- Source passage
━━━━━━

- Proyecto Dos theatrical poster
- Directed by: Guillermo Fernández Groizard
- Written by: Nacho Cabana Guillermo Fernández Groizard Manuel Valdivia Chus Vallejo Margarita Varea
- Produced by: Mike Downey Zorana Piggott José Antonio Romero Sam Taylor
- Starring: Helena Carrión Óscar Casas Adrià Collado Josep Maria Pou Lucía Jiménez
- Edited by: José Ramón Lorenzo Picado
- Music by: Daniel Sánchez de la Hera Christopher Slaski Crispin Taylor
- Production companies: Film and Music Entertainment DeA Planeta Home Entertainment Ensueño Films Rioja Films Producciones Cinematográficas S.L.
- Distributed by: DeA Planeta Home Entertainment Spain Sunfilm Entertainment Germany DVD
- Release date: April 25, 2008;
- Running time: 141 minutes
- Country: Spain
- Language: Spanish

= Proyecto Dos =

Proyecto Dos (Eng: Project Two) is a 2008 Spanish action/thriller film and the feature debut of television director Guillermo Fernández Groizard. The film had its festival premiere on April 8, 2008 at the Malaga Spanish Film Festival, and its theatrical debut on April 25, 2008.

━━━━━━

- Collected data
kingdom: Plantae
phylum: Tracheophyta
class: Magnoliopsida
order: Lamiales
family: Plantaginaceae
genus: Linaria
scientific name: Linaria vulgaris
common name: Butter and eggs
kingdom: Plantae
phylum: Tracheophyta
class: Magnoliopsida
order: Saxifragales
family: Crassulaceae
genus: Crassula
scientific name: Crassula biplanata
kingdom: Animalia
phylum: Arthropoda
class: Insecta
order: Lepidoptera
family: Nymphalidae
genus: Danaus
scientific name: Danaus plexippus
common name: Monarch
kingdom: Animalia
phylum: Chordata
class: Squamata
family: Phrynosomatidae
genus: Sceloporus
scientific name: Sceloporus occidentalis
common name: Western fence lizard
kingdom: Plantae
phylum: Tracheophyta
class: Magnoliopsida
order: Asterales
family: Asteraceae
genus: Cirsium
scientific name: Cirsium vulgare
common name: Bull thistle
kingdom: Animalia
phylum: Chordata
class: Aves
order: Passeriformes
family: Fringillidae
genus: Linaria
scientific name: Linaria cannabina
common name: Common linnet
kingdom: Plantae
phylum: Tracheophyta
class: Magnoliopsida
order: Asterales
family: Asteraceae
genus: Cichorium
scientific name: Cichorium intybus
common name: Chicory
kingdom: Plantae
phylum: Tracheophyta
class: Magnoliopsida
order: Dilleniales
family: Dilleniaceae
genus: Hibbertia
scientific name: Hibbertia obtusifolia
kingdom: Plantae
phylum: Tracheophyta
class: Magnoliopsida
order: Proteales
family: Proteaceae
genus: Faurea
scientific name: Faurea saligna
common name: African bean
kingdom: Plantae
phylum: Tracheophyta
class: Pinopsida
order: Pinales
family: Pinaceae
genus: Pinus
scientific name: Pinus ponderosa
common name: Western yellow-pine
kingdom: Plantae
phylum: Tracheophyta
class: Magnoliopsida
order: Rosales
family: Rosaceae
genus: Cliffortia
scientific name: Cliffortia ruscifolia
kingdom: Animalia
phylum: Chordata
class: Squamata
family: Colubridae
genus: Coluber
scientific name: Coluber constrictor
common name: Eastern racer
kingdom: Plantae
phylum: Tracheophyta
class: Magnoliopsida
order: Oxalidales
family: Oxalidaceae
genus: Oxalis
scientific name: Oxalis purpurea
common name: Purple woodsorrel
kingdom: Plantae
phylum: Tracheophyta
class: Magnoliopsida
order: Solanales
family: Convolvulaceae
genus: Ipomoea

━━━━━━

- Task instructions
a – Arrange the records from the line with "family: Plantaginaceae" up to and including the line with "class: Aves" as a two-column CSV with the headers field and value. Give one row per line, and put each part in its own quoted field with any line breaks replaced by spaces.
b – Pick up the passage about the film Proyecto Dos where it stops, and continue it.
The passage about the film has no connection to the records.

- Answers for the exercise
a –
field,value
"family:","Plantaginaceae"
"genus:","Linaria"
"scientific name:","Linaria vulgaris"
"common name:","Butter and eggs"
"kingdom:","Plantae"
"phylum:","Tracheophyta"
"class:","Magnoliopsida"
"order:","Saxifragales"
"family:","Crassulaceae"
"genus:","Crassula"
"scientific name:","Crassula biplanata"
"kingdom:","Animalia"
"phylum:","Arthropoda"
"class:","Insecta"
"order:","Lepidoptera"
"family:","Nymphalidae"
"genus:","Danaus"
"scientific name:","Danaus plexippus"
"common name:","Monarch"
"kingdom:","Animalia"
"phylum:","Chordata"
"class:","Squamata"
"family:","Phrynosomatidae"
"genus:","Sceloporus"
"scientific name:","Sceloporus occidentalis"
"common name:","Western fence lizard"
"kingdom:","Plantae"
"phylum:","Tracheophyta"
"class:","Magnoliopsida"
"order:","Asterales"
"family:","Asteraceae"
"genus:","Cirsium"
"scientific name:","Cirsium vulgare"
"common name:","Bull thistle"
"kingdom:","Animalia"
"phylum:","Chordata"
"class:","Aves"

b –
==Production==
The film's working title was Laberinto de espejos. The director stated that the casting process was tedious, but that they had the freedom to rewrite portions of the film as suitable actors were found, to better match character to actors. The production was shot on locations in Argentina, London, and Madrid. The film went to festivals in Europe under the English language title of Project Two, and was released on DVD in 2009 under the German title Projekt 2. It is screening in 2010 under the shorter title Dos.

==Synopsis==
Diego leads a pleasant and ordinary life. One night on TV, he sees a man identical to himself get killed in a road accident in Argentina. From then on he begins to realise that nothing is what he thought: not his parents, not his wife... not even himself.

==Reception==
Público found the visual style and pace of the film pleasing, while Soitu found it a rare example of an action and special effects drama from Spanish cinema, usually only seen in Hollywood productions. Marcus Littwin of Die-besten-Horrorfilme praised the film and its director, noting that the story quickly draws in the audience, and was impressed with the stunning images and exciting action and twists.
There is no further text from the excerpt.